## Estratto della pagina
────
L'editoriale

Il Pardo sa dove va ma la strada non è facile

Il 2027, con l'edizione dell'ottantesimo, è più vicino di quel che sembra e per arrivarci senza il fiatone, compiendo già qualche piccolo «miracolo» a livello di film in programma e relativi ospiti, bisogna pigiare il piede sull’acceleratore fin da subito
© CdT/Gabriele Putzu
Antonio Mariotti
06.08.2025 06:00

È la storia di Joan, venticinquenne inglese decisa a raggiungere a tutti i costi l’isola di Killoran, nelle Ebridi, dove deve sposare un ricco industriale. Questa la trama di una delle prime opere in programma della retrospettiva che il 78. Locarno Film Festival dedica al cinema britannico tra il 1945 e il 1960. Quel che ci interessa di questa pellicola del 1945 è soprattutto il titolo: I Know Where I’m Going (So dove vado). Un titolo che pare riassumere alla perfezione lo stato d’animo che si respira di questi tempi nelle sfere dirigenziali del Pardo.
────
Voci di dati memorizzate
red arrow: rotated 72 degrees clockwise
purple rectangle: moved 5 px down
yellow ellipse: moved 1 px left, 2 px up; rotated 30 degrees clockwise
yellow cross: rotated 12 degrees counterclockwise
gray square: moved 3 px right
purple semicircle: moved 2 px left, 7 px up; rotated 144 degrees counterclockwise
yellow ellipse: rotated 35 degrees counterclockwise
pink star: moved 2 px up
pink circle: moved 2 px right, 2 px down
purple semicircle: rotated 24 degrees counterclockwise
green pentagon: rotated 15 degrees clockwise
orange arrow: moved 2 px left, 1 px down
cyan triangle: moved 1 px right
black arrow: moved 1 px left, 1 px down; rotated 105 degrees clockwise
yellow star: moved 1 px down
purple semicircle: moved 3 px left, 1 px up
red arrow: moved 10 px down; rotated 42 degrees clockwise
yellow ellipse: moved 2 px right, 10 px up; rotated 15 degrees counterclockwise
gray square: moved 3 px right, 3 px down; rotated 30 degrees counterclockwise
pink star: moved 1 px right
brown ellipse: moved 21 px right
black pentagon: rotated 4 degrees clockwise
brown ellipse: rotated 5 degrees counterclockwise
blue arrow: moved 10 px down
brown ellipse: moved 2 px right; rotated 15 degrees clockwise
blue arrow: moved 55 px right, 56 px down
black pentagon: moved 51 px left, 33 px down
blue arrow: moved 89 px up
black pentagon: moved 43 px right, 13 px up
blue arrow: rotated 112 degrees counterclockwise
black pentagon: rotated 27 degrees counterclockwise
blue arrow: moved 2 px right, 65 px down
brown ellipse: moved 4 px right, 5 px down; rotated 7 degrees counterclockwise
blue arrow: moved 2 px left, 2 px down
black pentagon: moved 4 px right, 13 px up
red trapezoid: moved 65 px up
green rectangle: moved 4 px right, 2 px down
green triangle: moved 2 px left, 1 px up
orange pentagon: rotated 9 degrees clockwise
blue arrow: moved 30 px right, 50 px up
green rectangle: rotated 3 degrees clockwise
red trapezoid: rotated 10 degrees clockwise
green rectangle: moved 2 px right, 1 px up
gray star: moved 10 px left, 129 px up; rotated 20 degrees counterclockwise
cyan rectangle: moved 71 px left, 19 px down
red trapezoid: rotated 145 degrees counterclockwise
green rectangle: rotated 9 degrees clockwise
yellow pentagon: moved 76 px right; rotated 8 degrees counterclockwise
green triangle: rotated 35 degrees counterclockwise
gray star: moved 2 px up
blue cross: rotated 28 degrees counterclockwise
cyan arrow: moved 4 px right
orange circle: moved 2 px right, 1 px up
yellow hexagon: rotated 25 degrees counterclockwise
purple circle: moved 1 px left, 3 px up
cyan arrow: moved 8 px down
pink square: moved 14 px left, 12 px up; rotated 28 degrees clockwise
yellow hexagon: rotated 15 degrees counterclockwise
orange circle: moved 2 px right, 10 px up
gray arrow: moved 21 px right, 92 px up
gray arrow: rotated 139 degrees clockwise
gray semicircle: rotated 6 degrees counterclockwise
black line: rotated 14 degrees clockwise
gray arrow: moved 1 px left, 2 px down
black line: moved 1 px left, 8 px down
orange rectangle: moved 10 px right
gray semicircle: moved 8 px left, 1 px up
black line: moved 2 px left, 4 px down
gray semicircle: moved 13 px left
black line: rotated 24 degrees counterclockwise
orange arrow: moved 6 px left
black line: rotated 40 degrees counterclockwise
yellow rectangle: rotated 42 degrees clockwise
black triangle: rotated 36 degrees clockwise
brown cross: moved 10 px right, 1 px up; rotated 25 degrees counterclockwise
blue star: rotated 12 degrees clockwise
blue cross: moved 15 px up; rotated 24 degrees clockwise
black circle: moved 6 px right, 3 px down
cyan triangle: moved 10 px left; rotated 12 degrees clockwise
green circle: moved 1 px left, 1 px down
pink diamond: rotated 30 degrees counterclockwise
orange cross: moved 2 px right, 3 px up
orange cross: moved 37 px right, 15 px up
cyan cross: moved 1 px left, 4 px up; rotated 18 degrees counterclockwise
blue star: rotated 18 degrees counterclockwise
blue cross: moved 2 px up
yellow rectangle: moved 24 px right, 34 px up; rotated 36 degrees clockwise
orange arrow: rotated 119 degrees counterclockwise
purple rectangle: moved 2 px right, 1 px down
────
## Compito da svolgere
Secondo l'editoriale, quale periodo del cinema britannico copre la retrospettiva del 78. Locarno Film Festival?

## Compito svolto
Il periodo tra il 1945 e il 1960.